In 2015 while exhibiting landscape photographs at a local gallery, a couple asked if I shot weddings. 15 minutes later, I had my first wedding booking and my hobby just got a bit more serious. As my portfolio and bookings increased, becoming a professional photographer started to seem possible, so I set my sights on making it happen. 

I was working 50+ hours a week running a software company and shooting 10 weddings in 2016 was hard, but the 35 shot in 2017 nearly broke me! But I had to build the business to a point where I could make the transition from employee to business owner without facing a financial cliff-edge.

Throughout my career in software, I’d planned and tracked performance of large projects. I decided to treat the development of Nick Church Photography in the same way. With 50 weddings already in the pipeline for 2018, timing was critical and I couldn’t spend too long procrastinating. I needed to work out a realistic formula for what my earnings might be 12 months into the future and with some analysis of historical and current data this was not the guesswork it sounds.
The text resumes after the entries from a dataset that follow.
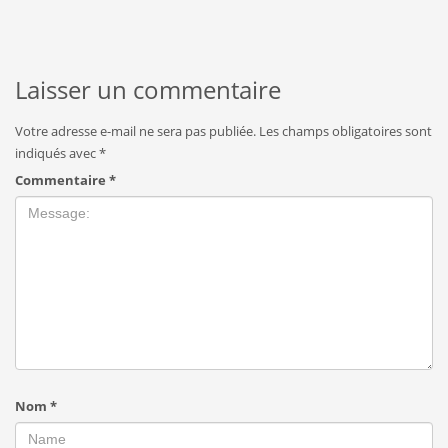
Laisser un commentaire
Votre adresse e-mail ne sera pas publiée.
Les champs obligatoires sont
indiqués avec
*
Commentaire
*
Nom
*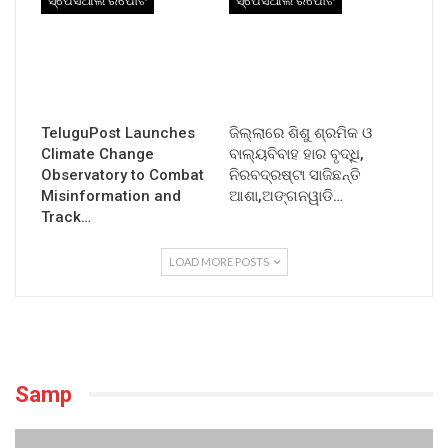
ସ୍ପେସିଆଲ ରିପୋର୍ଟ
ସ୍ପେସିଆଲ ରିପୋର୍ଟ
TeluguPost Launches
ଜିଲ୍ଲାରେ ଶିଶୁ ଶ୍ରମିକ ଓ
Climate Change
ବାଲ୍ୟବିବାହ ହାର ବୃଦ୍ଧି,
Observatory to Combat
ନିରବଦ୍ରଷ୍ଟା ସାଜିଛନ୍ତି
Misinformation and
ଆଶା,ଅଙ୍ଗନୱାଡି…
Track…
LOAD MORE POSTS
Samp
I knew my income would come from the following activities:

  1. Weddings booked for the next 12 months. I used Lightblue Software to provide the reports of the fees that would be invoiced.
  2. Weddings booked beyond the next 12 months. Based on the previous 12 months I could forecast bookings and related booking fee income. I used a multiplier to model the fact that the number of bookings was increasing year on year, as was average spend.
  3. Late wedding bookings. Bookings placed for weddings that would happen within the next 12 months would bring in booking fees and full-payment fees. Again, this was based on the previous year’s data and a multiplier used in the same way as above.
  4. Other photography income: professional headshots, architectural photography, commercial shoots etc. I calculated bookings taken in the last 12 months and applied a multiplier to represent a likely increase due to increased promotion of this part of the business.

Adding the values of 1-4 gave me an estimated total revenue. Undertaking a similar exercise for my expenses allowed me to estimate net income over the next 12 months. Once this figure reached my software salary, I knew it was now or never!
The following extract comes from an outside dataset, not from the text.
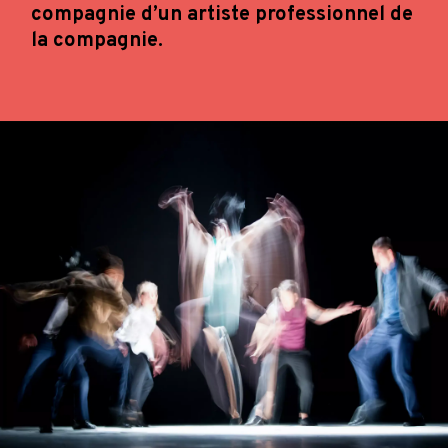
compagnie d’un artiste professionnel de
la compagnie.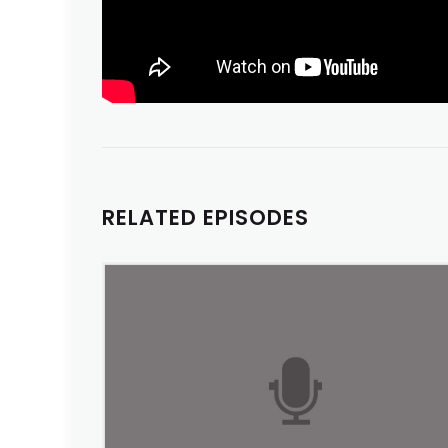
RELATED EPISODES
Taking the leap has been exciting and liberating, and I have not regretted one moment. I have total confidence in my product and my ability to succeed, but I would be lying if I did not admit it is nerve-wracking to face life without the safety-net of a 9-5 job. In order to monitor performance, I have a spreadsheet that tracks the four income areas above and this will give me advance notice of any problems. While I can still do something about it.

One month in, thanks to a flurry of wedding bookings and an architectural shoot, I am currently tracking well above the revenue forecast, and this graph has become my new desktop image! Though I have also noticed I’m spending more than I thought on photography kit. This is a habit picked up when I had two income streams, and one that I’ll need to nip in the bud moving forward before it has an effect on bottom-line income.
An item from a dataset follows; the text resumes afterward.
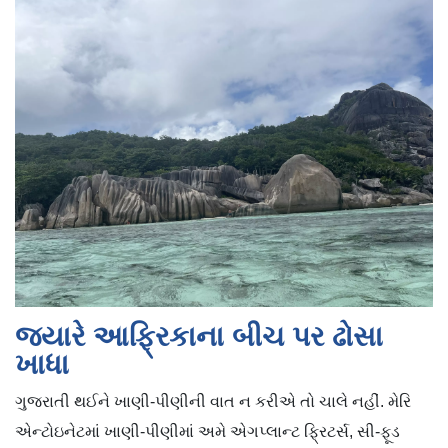
જ્યારે આફ્રિકાના બીચ પર ઢોસા
ખાધા
ગુજરાતી થઈને ખાણી-પીણીની વાત ન કરીએ તો ચાલે નહીં. મેરિ
એન્ટોઇનેટમાં ખાણી-પીણીમાં અમે એગપ્લાન્ટ ફ્રિટર્સ, સી-ફૂડ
With more time to focus on photography, I can be more intentional about what I want to achieve. I can better develop new opportunities, plan for business growth and expand in to commercial photography as well as weddings. I am also able to concentrate more on creativity because I build in the time and space to develop. That was previously hard to do if I was editing and planning a shoot from an airport somewhere in between business meetings. 

Going full-time is not for everyone. If the main thing you love about photography is taking photos, then perhaps a balance between paid work and a full-time job is better. Doing this full time needs you to be a photographer, an accountant, a salesperson, an administrator, and a social media freak. Oh! and the hours are awful. But Nick Church Photography sees me spring out of bed in the morning ready to get cracking, and it’s a long time since I’d done that!